O fotógrafo Leonardo Merçon, do Instituto Últimos Refúgios, fez um trabalho de registro da Reserva Biológica de Sooretama, a maior peça do mosaico verde da região. Impressionado pelos atropelamentos, acabou se engajando nas ações de conscientização para a gravidade do problema.
"Você nem precisa de dados para ver o impacto real do problema", afirma ele. Um vídeo do instituto que registrou uma onça-parda atropelada na estrada teve mais de 1 milhão de visualizações.
Em locais como esse, a perda de um único indivíduo pode ter impacto muito grande sobre a biodiversidade. "Engenheira" dos ecossistemas, por dispersar sementes e servir de presa para grandes predadores, a anta, por exemplo, leva 13 meses na gestação (com um filhote por vez) e demora dois anos entre as concepções.
Um possível caminho para os animais cruzarem para o outro lado da via são os dutos de drenagem de água sob a pista, mas nem sempre é simples mudar os hábitos dos animais.
Pesquisador da UFES Áureo Banhos em trabalho para adaptar os dutos de água fluvial para passagem de fauna; ao alto, um morcego passa pela manilha: ao menos 47 espécies desse mamífero já foram atropeladas na rodovia
"No parque nacional Banff, no Canadá, os ursos demoraram oito anos para começar a usar esse tipo de passagem", afirma Alex Bager, coordenador do CBEE. No caso da BR-101, apenas 15% dos bichos atropelados usam as manilhas.
Ou seja, talvez seja mais fácil mudar os hábitos dos motoristas, por meio de ações como redução de velocidade, radares inteligentes que multam pela média de velocidade (e não em apenas um ponto) e placas de advertência.
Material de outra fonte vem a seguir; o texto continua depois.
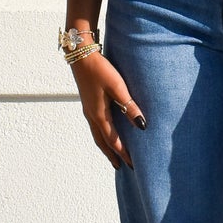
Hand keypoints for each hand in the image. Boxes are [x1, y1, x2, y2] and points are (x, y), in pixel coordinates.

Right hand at [72, 52, 144, 169]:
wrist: (80, 56)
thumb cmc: (100, 70)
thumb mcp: (118, 87)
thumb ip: (129, 106)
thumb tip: (142, 125)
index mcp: (99, 115)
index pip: (113, 140)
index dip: (123, 153)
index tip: (132, 164)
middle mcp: (92, 116)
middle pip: (102, 142)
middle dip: (112, 155)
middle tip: (120, 167)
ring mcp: (88, 110)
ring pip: (97, 135)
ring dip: (105, 147)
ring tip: (113, 155)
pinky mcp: (88, 104)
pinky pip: (95, 127)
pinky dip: (101, 136)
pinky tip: (105, 132)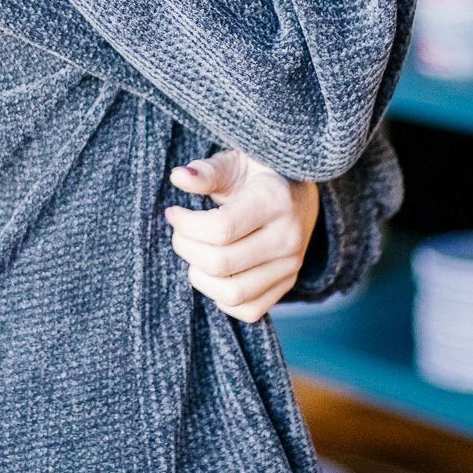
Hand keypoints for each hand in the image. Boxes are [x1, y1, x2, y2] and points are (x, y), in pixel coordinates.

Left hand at [163, 147, 320, 322]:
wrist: (299, 190)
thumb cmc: (258, 172)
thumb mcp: (235, 162)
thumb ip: (207, 171)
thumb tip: (178, 177)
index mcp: (275, 201)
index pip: (221, 229)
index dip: (186, 225)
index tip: (174, 213)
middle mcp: (288, 237)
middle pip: (221, 264)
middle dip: (186, 248)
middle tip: (180, 232)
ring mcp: (291, 265)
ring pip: (233, 294)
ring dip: (200, 277)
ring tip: (196, 253)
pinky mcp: (288, 284)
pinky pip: (250, 310)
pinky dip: (223, 298)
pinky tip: (215, 273)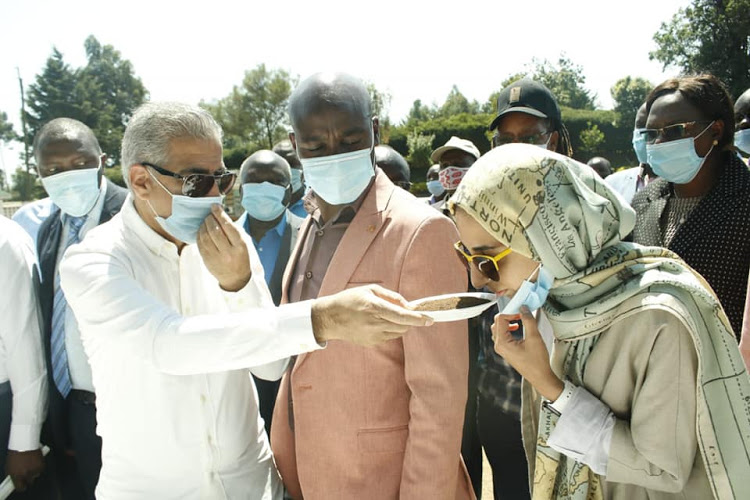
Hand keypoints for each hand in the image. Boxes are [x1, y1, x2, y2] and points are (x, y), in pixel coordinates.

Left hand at [6, 449, 43, 491]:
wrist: (24, 442)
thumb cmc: (15, 452)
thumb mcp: (10, 466)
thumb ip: (14, 475)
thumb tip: (16, 480)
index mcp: (16, 476)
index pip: (21, 487)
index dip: (21, 486)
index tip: (22, 484)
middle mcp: (26, 475)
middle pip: (30, 482)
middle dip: (29, 478)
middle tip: (27, 472)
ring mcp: (34, 470)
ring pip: (36, 475)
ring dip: (34, 471)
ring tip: (30, 463)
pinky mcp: (41, 465)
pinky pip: (41, 468)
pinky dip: (39, 465)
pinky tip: (35, 459)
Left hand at [197, 205, 250, 291]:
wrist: (236, 279)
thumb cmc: (241, 257)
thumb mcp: (245, 243)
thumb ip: (234, 230)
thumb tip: (221, 215)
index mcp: (240, 246)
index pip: (228, 226)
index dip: (219, 214)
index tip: (214, 206)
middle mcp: (228, 252)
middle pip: (214, 230)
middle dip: (210, 218)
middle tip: (209, 214)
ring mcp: (216, 257)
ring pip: (205, 236)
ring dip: (203, 225)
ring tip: (205, 222)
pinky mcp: (207, 261)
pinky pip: (200, 244)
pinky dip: (199, 234)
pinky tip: (202, 230)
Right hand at [311, 285, 433, 346]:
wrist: (330, 318)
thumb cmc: (350, 300)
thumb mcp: (370, 290)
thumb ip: (392, 296)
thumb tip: (408, 305)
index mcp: (374, 307)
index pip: (402, 316)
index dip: (418, 318)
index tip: (430, 319)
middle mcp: (374, 323)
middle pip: (404, 326)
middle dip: (411, 320)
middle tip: (410, 312)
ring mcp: (373, 336)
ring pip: (398, 332)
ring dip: (400, 324)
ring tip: (386, 315)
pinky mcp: (371, 343)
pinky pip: (389, 336)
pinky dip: (390, 329)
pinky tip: (378, 323)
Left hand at [492, 307, 562, 400]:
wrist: (540, 377)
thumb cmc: (537, 362)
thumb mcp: (534, 337)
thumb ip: (528, 320)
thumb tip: (524, 308)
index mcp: (502, 342)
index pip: (500, 319)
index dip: (511, 312)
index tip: (522, 312)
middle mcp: (498, 345)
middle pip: (497, 323)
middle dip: (508, 316)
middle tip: (520, 314)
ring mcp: (501, 349)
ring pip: (498, 328)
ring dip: (508, 322)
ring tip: (519, 320)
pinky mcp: (506, 350)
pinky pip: (502, 335)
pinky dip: (508, 328)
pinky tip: (518, 328)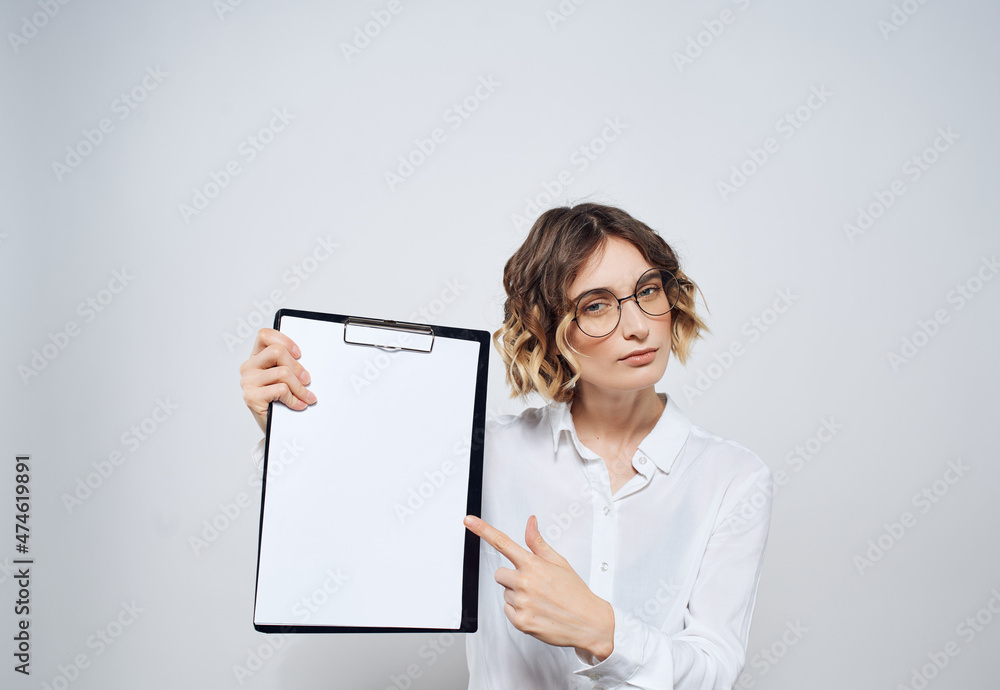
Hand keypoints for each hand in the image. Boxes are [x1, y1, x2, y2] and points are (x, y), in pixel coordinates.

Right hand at [239, 328, 315, 432]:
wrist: (275, 428)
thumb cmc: (280, 401)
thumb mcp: (285, 379)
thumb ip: (289, 365)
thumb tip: (306, 361)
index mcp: (257, 358)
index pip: (265, 336)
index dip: (284, 340)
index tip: (299, 353)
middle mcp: (249, 367)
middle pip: (277, 352)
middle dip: (297, 367)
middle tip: (307, 380)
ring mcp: (248, 382)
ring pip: (282, 372)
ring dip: (299, 387)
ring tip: (306, 396)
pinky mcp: (252, 397)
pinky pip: (281, 390)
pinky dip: (294, 399)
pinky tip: (298, 405)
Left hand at [464, 514, 614, 660]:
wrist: (588, 622)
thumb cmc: (575, 592)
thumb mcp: (559, 562)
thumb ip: (538, 543)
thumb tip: (530, 522)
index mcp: (533, 565)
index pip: (503, 542)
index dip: (483, 530)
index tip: (469, 520)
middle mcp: (525, 582)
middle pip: (500, 574)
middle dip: (512, 577)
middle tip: (533, 584)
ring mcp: (521, 602)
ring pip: (505, 593)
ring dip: (517, 595)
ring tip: (539, 600)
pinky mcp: (520, 621)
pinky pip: (507, 610)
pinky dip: (518, 611)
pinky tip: (536, 611)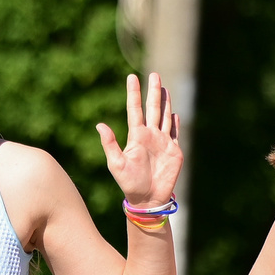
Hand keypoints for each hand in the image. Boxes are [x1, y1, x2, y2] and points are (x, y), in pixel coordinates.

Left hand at [97, 72, 182, 208]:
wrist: (147, 199)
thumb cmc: (129, 183)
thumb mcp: (116, 164)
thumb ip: (109, 144)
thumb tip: (99, 125)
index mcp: (136, 136)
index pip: (135, 110)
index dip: (134, 94)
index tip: (132, 77)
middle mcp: (150, 136)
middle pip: (153, 109)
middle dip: (153, 92)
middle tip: (154, 75)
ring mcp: (163, 142)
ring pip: (165, 117)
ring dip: (165, 102)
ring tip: (164, 87)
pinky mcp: (174, 151)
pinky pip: (175, 133)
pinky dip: (175, 122)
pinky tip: (175, 113)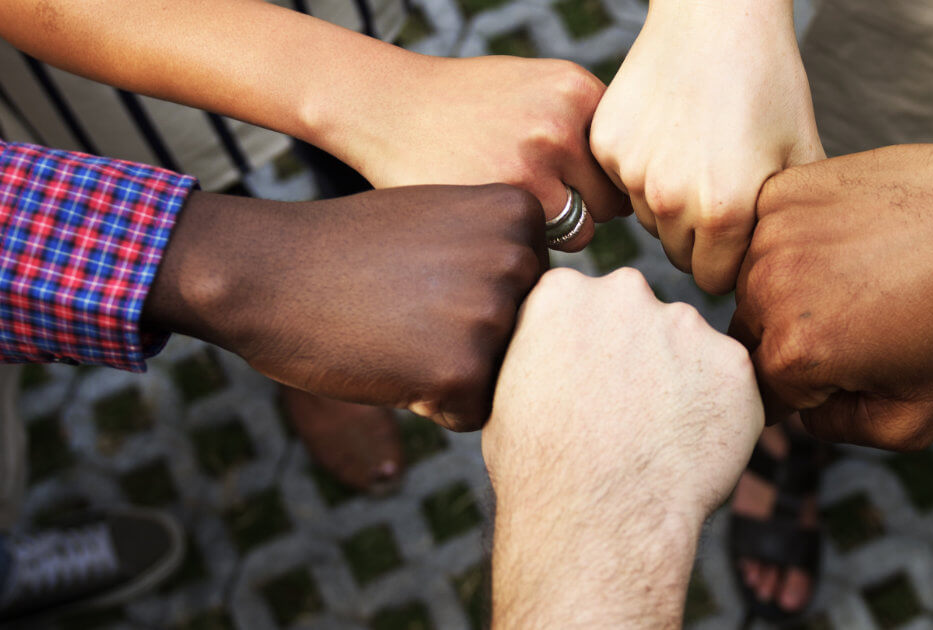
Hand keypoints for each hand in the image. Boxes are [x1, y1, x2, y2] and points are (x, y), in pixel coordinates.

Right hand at [144, 184, 546, 431]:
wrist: (265, 269)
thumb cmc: (353, 249)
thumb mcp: (448, 221)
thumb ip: (509, 253)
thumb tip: (571, 311)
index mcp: (522, 214)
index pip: (537, 293)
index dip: (478, 301)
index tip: (426, 275)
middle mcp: (520, 258)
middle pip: (527, 340)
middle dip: (472, 342)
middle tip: (405, 307)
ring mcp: (492, 313)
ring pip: (502, 378)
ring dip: (453, 372)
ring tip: (396, 330)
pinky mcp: (463, 368)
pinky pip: (471, 413)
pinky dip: (431, 405)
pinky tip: (388, 360)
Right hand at [325, 56, 628, 250]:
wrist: (389, 106)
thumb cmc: (467, 105)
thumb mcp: (536, 89)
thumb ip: (585, 125)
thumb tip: (636, 182)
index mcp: (578, 90)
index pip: (624, 161)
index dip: (603, 179)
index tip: (573, 183)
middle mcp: (563, 121)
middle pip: (615, 198)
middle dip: (588, 208)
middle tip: (546, 203)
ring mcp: (535, 162)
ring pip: (586, 229)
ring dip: (561, 233)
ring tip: (520, 214)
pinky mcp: (507, 200)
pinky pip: (548, 246)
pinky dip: (528, 245)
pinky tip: (500, 224)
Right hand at [484, 268, 762, 627]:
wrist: (596, 520)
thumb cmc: (538, 471)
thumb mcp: (504, 395)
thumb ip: (537, 353)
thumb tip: (550, 359)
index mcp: (561, 292)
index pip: (583, 304)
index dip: (587, 352)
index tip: (585, 389)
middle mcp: (624, 290)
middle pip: (638, 316)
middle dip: (636, 355)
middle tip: (626, 416)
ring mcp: (683, 322)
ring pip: (687, 347)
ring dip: (680, 382)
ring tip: (656, 441)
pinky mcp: (732, 361)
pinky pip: (729, 383)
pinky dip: (718, 413)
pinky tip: (689, 451)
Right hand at [590, 0, 824, 291]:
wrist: (717, 17)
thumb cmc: (769, 83)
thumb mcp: (802, 154)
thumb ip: (791, 224)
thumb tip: (787, 277)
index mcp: (724, 211)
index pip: (714, 279)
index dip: (731, 260)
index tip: (742, 233)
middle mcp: (670, 200)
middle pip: (680, 255)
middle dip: (700, 237)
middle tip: (721, 188)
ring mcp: (632, 171)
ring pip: (650, 220)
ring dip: (670, 203)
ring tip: (698, 154)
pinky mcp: (607, 146)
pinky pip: (624, 183)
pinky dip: (643, 169)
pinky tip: (669, 132)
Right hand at [730, 131, 932, 450]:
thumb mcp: (915, 418)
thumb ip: (839, 430)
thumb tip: (802, 409)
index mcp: (794, 354)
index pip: (761, 392)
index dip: (804, 390)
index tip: (847, 365)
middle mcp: (767, 291)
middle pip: (749, 336)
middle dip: (791, 338)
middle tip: (856, 319)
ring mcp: (771, 234)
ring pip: (752, 282)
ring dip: (787, 286)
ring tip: (855, 275)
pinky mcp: (781, 190)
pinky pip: (764, 232)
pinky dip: (794, 241)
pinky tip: (847, 239)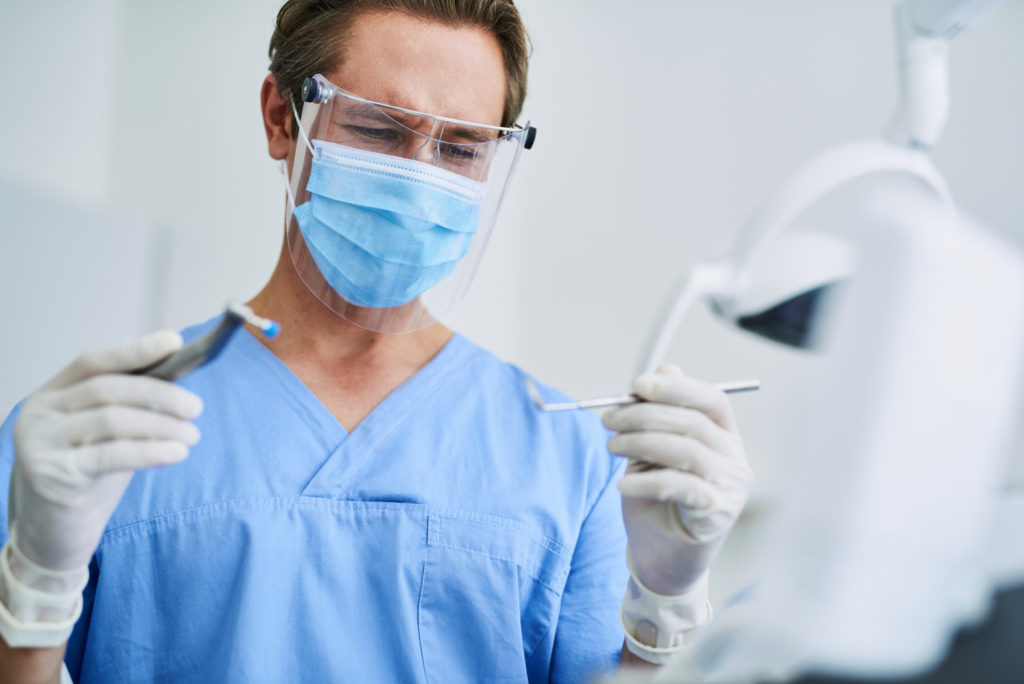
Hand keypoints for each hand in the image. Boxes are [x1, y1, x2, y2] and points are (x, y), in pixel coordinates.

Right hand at [10, 331, 202, 574]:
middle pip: (108, 389)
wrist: (54, 534)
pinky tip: (177, 453)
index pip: (93, 360)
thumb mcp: (108, 434)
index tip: (174, 342)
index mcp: (52, 393)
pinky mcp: (51, 474)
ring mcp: (39, 442)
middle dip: (160, 395)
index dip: (135, 349)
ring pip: (112, 420)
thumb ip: (132, 405)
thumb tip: (181, 372)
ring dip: (161, 425)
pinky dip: (151, 451)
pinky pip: (111, 455)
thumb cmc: (88, 477)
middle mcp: (39, 412)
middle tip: (196, 408)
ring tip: (193, 435)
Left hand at [604, 364, 751, 595]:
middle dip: (645, 415)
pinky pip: (681, 486)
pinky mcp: (717, 513)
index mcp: (725, 435)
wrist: (661, 556)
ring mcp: (731, 486)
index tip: (637, 384)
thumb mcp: (650, 451)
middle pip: (694, 422)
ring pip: (686, 450)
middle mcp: (735, 458)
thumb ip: (658, 415)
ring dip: (641, 443)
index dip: (676, 387)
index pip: (711, 400)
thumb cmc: (656, 499)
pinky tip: (622, 484)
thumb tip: (663, 369)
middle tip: (608, 419)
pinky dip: (647, 481)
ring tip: (612, 447)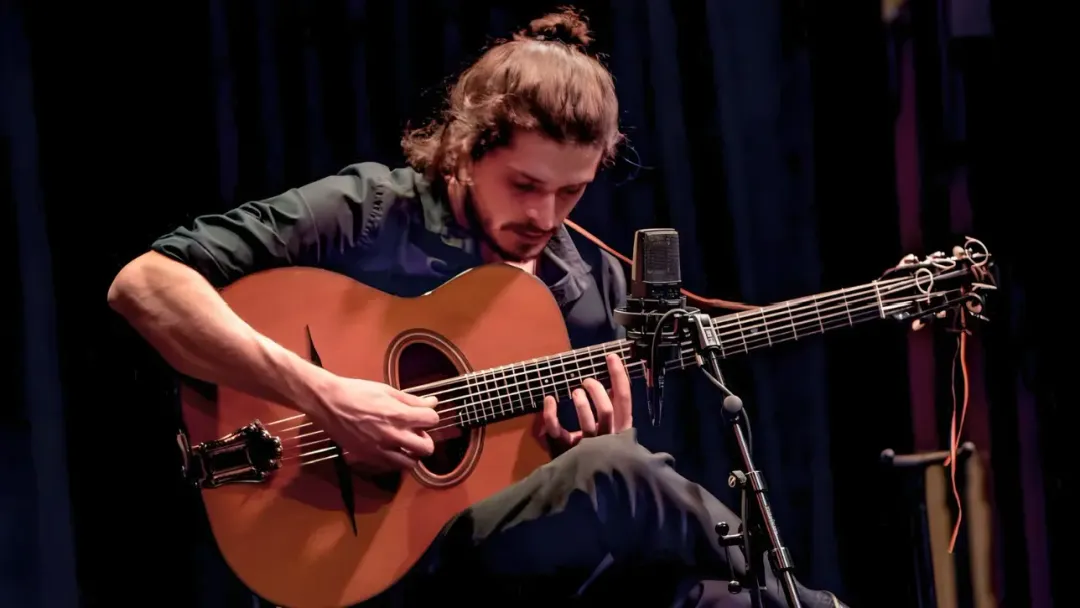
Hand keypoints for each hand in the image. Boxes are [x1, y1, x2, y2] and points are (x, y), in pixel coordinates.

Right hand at [307, 375, 440, 471]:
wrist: (329, 403)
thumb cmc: (357, 392)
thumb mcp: (387, 391)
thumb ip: (412, 400)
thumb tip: (433, 402)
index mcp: (399, 415)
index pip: (432, 420)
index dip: (429, 417)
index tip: (422, 415)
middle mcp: (393, 435)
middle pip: (427, 448)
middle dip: (425, 440)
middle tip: (416, 433)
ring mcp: (380, 449)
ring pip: (410, 464)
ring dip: (412, 454)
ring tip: (404, 444)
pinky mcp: (368, 457)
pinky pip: (391, 466)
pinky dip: (395, 460)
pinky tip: (390, 448)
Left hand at [541, 353, 632, 450]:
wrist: (580, 480)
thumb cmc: (596, 447)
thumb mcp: (608, 426)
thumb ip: (610, 405)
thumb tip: (604, 379)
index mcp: (620, 429)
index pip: (624, 400)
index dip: (619, 377)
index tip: (611, 357)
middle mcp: (607, 438)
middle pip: (607, 411)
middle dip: (597, 391)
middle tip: (586, 381)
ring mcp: (588, 447)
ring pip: (588, 423)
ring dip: (581, 403)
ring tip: (575, 392)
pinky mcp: (568, 452)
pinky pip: (558, 431)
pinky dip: (551, 414)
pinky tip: (549, 400)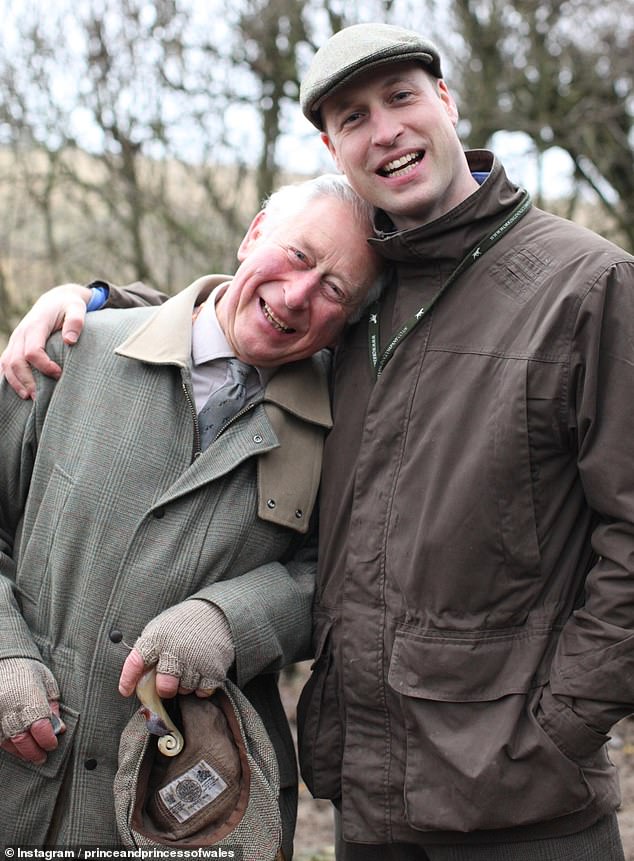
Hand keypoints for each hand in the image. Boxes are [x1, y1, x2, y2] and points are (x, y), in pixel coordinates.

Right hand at [0, 283, 90, 398]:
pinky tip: (20, 390)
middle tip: (40, 397)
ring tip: (29, 397)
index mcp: (36, 325)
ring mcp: (16, 340)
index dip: (43, 366)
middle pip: (16, 361)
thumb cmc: (69, 306)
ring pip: (7, 364)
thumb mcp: (77, 308)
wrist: (55, 300)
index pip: (32, 351)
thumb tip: (70, 341)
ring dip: (16, 382)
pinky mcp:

A Eco-101, concessionária responsável pelo trecho da BR-101 em questão, diz que o segmento tem dois radares fixos, velocidade máxima de 60 km/h (especialistas defendem 25 km/h) e dez placas educativas. Afirma ainda promover ações de conscientização e que estuda a "ampliação dos dispositivos de segurança para os animais silvestres".